PANAMA. David Murcia Guzman was captured on November 19, 2008 and hastily extradited the next morning to Colombia.

The Colombian’s lawyers complained in a recent press conference at the Hotel Roma that in those few hours, he was not granted time to bid farewell to his pricey cars or to call his legal representatives. They hold that Panamanian authorities overlooked the due process and Murcia’s constitutional rights.

His attorneys are now going to plead habeas corpus before the Supreme Court of Justice, so a proper investigation can be held to evaluate whether the express detention and extradition of Murcia, currently in jail in Bogota, were violations to the businessman’s fundamental rights.

“It looks like a Guinness Record,” commented Diogenes Cordoba, one of Murcia’s lawyers, considering that an extradition process usually takes up to 60 days and the detained has a right to an appeal.

In Colombia, the fast actions by Panama’s government were well received.

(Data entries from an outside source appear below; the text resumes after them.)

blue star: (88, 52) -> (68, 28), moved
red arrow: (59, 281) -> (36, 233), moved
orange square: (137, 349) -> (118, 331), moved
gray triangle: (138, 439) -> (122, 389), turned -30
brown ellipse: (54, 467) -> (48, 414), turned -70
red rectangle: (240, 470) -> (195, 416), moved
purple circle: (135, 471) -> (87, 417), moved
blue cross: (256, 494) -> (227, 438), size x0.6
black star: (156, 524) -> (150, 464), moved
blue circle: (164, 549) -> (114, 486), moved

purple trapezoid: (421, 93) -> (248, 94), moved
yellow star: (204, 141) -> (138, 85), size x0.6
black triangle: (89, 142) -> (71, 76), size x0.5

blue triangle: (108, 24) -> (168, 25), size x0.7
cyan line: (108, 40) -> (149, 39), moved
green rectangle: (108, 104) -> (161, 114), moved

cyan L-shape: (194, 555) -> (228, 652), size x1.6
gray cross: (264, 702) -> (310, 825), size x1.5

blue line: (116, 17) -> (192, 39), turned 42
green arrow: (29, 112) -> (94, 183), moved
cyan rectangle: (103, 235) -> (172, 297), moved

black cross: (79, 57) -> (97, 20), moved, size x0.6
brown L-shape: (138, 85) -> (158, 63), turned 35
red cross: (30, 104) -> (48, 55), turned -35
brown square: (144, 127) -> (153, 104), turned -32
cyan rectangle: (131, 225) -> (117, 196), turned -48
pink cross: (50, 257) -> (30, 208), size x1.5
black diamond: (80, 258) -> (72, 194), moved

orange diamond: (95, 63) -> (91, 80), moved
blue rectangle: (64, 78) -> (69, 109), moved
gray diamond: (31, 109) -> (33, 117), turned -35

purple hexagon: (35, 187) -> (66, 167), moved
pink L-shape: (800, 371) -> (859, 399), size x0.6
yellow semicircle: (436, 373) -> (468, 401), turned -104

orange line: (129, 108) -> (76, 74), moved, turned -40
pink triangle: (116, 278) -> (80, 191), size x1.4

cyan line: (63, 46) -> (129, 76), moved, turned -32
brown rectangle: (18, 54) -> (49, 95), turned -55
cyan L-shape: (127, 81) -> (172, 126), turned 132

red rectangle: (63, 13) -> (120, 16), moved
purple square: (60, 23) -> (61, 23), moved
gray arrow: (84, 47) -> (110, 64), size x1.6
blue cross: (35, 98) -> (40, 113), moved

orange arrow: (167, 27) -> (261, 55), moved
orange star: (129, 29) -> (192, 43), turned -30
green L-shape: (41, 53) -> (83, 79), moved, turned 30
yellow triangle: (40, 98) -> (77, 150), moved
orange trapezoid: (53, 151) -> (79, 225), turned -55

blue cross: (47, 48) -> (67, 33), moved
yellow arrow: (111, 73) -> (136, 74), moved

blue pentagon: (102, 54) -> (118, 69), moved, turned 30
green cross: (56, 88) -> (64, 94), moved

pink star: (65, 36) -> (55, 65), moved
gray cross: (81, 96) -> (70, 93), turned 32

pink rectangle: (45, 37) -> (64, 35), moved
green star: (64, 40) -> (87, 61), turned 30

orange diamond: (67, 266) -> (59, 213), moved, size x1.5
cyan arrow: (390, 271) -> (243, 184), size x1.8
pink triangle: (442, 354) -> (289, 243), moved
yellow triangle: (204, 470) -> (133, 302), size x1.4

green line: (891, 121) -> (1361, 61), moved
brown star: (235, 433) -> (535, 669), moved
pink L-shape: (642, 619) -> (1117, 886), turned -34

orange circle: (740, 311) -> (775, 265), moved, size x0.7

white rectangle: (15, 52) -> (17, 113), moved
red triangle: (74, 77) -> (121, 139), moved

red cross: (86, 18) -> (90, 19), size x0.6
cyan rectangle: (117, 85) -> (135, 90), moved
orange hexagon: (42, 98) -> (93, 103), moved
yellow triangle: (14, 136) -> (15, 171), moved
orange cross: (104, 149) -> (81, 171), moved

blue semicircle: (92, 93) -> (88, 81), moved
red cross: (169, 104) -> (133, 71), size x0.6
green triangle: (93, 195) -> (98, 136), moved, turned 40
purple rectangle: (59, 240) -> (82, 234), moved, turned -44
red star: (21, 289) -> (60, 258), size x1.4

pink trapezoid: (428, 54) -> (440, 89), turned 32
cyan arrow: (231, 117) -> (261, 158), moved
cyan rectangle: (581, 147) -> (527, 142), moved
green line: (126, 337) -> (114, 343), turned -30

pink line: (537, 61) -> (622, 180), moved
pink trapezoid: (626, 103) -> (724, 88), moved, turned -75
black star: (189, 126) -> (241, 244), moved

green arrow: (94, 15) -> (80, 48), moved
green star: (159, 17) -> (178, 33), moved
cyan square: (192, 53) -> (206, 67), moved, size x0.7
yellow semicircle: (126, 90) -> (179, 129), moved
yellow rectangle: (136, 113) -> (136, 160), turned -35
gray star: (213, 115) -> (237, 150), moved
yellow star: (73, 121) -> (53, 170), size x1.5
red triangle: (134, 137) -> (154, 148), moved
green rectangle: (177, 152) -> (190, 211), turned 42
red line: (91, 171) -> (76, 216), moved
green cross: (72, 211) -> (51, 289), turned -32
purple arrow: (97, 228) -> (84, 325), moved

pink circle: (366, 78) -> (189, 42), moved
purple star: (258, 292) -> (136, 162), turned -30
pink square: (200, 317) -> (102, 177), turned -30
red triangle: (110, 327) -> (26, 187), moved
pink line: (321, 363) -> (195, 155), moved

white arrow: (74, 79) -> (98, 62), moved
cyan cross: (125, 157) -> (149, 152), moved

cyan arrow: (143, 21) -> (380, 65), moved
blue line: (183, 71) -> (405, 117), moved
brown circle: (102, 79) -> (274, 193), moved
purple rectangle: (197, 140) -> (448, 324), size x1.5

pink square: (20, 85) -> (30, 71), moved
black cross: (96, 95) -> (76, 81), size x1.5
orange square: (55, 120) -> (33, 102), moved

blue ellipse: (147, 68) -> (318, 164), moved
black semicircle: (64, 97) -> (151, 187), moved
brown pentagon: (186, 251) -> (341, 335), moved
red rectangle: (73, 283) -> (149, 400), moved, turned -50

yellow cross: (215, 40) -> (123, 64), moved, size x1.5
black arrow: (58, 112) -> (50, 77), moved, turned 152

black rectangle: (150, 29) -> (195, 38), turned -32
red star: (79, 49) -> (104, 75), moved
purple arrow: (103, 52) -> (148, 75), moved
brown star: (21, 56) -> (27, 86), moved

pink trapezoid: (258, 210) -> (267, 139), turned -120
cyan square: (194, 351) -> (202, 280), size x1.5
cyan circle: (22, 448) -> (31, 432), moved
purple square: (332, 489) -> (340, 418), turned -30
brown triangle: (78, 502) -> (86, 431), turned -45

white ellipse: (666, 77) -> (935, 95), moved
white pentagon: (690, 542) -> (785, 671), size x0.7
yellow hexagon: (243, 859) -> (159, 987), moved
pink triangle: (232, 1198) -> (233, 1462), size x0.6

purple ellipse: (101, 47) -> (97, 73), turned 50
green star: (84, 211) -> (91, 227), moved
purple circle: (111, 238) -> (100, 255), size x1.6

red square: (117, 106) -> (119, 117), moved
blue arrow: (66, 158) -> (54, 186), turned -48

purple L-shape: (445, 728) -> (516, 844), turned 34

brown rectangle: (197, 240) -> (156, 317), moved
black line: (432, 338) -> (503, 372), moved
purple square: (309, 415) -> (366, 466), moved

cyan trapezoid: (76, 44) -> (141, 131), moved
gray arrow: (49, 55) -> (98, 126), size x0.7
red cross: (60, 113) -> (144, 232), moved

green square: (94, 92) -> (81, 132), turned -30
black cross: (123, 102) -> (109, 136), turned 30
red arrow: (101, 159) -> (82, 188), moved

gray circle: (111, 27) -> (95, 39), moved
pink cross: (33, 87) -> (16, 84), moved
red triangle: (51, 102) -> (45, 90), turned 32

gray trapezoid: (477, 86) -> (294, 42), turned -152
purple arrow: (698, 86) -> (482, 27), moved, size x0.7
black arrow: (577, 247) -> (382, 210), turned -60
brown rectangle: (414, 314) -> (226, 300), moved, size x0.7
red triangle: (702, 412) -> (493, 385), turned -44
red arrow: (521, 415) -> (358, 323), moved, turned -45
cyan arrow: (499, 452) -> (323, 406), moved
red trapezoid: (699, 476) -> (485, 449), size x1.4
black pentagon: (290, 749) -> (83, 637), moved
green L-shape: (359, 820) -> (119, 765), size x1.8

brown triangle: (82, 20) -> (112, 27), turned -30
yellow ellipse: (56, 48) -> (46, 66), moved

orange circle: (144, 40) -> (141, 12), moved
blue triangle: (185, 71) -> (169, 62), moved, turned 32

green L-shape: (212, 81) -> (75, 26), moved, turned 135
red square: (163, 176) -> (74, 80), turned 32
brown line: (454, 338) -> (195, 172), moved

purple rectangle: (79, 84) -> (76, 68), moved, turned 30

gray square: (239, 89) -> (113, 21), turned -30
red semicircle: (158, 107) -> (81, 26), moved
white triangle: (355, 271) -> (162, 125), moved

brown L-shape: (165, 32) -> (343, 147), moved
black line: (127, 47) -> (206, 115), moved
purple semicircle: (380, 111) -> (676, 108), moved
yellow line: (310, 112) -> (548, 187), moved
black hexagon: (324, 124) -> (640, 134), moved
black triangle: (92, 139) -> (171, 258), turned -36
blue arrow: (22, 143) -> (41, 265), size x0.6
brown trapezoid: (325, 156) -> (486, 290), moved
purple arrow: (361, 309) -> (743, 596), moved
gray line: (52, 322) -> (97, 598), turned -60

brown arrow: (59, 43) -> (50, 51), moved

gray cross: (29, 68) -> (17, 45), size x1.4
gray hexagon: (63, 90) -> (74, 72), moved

On November 20, Colombian president Alvaro Uribe publicly celebrated the collaboration of Panamanian president Martin Torrijos in Murcia’s capture.

he said that the night before they had both talked on the phone, and that he had taken the opportunity to thank him for “an agile implementation of Panamanian migration laws.”

Questions arise on whether the speed with which David Murcia Guzman was kicked out of Panama was a product of a personal request from the Colombian head of State to his Panamanian counterpart.

The National Migration Service resolution which ordered returning Murcia to his country of origin was dated November 19 2008, but some skeptics says it was actually written once Murcia was already on Colombian soil.

The Migration office states Panama has the right of sending back any foreigner without previous notice.